== TASK TO COMPLETE ==
Exact repetition of the data is the whole task.

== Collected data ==

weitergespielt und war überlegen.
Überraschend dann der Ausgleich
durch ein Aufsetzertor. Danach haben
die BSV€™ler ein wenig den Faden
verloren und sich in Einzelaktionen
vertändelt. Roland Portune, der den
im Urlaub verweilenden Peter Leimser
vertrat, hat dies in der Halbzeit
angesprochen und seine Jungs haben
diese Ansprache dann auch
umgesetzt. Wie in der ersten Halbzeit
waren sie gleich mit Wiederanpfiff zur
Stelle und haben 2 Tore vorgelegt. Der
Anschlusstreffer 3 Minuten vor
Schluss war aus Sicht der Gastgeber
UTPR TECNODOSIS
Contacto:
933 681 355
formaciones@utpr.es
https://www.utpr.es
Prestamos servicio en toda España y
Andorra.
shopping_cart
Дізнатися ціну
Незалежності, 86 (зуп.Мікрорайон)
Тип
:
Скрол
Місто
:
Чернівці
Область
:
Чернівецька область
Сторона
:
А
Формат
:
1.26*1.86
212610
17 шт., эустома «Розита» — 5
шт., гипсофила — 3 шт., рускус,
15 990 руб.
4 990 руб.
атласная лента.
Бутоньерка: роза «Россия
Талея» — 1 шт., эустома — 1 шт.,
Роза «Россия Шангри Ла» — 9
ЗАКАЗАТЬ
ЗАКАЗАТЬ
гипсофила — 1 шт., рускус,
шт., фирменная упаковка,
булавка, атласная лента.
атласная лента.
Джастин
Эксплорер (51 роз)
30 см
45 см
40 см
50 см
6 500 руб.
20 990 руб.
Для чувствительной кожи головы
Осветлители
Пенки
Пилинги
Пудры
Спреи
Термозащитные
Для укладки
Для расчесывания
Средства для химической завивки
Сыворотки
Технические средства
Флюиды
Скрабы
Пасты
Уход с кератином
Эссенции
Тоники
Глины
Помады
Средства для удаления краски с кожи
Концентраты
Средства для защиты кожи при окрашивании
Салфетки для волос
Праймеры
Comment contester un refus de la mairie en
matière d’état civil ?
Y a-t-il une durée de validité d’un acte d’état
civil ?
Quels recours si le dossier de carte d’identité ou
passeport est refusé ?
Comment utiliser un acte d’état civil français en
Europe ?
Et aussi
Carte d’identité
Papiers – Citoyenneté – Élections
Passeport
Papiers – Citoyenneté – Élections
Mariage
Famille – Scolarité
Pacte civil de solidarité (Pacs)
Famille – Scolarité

== ANSWER SECTION ==
weitergespielt und war überlegen.
Überraschend dann der Ausgleich
durch ein Aufsetzertor. Danach haben
die BSV€™ler ein wenig den Faden
verloren und sich in Einzelaktionen
vertändelt. Roland Portune, der den
im Urlaub verweilenden Peter Leimser
vertrat, hat dies in der Halbzeit
angesprochen und seine Jungs haben
diese Ansprache dann auch
umgesetzt. Wie in der ersten Halbzeit
waren sie gleich mit Wiederanpfiff zur
Stelle und haben 2 Tore vorgelegt. Der
Anschlusstreffer 3 Minuten vor
Schluss war aus Sicht der Gastgeber
UTPR TECNODOSIS
Contacto:
933 681 355
formaciones@utpr.es
https://www.utpr.es
Prestamos servicio en toda España y
Andorra.
shopping_cart
Дізнатися ціну
Незалежності, 86 (зуп.Мікрорайон)
Тип
:
Скрол
Місто
:
Чернівці
Область
:
Чернівецька область
Сторона
:
А
Формат
:
1.26*1.86
212610
17 шт., эустома «Розита» — 5
шт., гипсофила — 3 шт., рускус,
15 990 руб.
4 990 руб.
атласная лента.
Бутоньерка: роза «Россия
Талея» — 1 шт., эустома — 1 шт.,
Роза «Россия Шангри Ла» — 9
ЗАКАЗАТЬ
ЗАКАЗАТЬ
гипсофила — 1 шт., рускус,
шт., фирменная упаковка,
булавка, атласная лента.
атласная лента.
Джастин
Эксплорер (51 роз)
30 см
45 см
40 см
50 см
6 500 руб.
20 990 руб.
Для чувствительной кожи головы
Осветлители
Пенки
Пилинги
Пудры
Спреи
Термозащитные
Для укладки
Для расчесывания
Средства для химической завивки
Сыворотки
Технические средства
Флюиды
Скрабы
Пасты
Уход с кератином
Эссенции
Тоники
Глины
Помады
Средства для удаления краски с кожи
Концентраты
Средства для защиты кожи при окрашивании
Салфетки для волос
Праймеры
Comment contester un refus de la mairie en
matière d’état civil ?
Y a-t-il une durée de validité d’un acte d’état
civil ?
Quels recours si le dossier de carte d’identité ou
passeport est refusé ?
Comment utiliser un acte d’état civil français en
Europe ?
Et aussi
Carte d’identité
Papiers – Citoyenneté – Élections
Passeport
Papiers – Citoyenneté – Élections
Mariage
Famille – Scolarité
Pacte civil de solidarité (Pacs)
Famille – Scolarité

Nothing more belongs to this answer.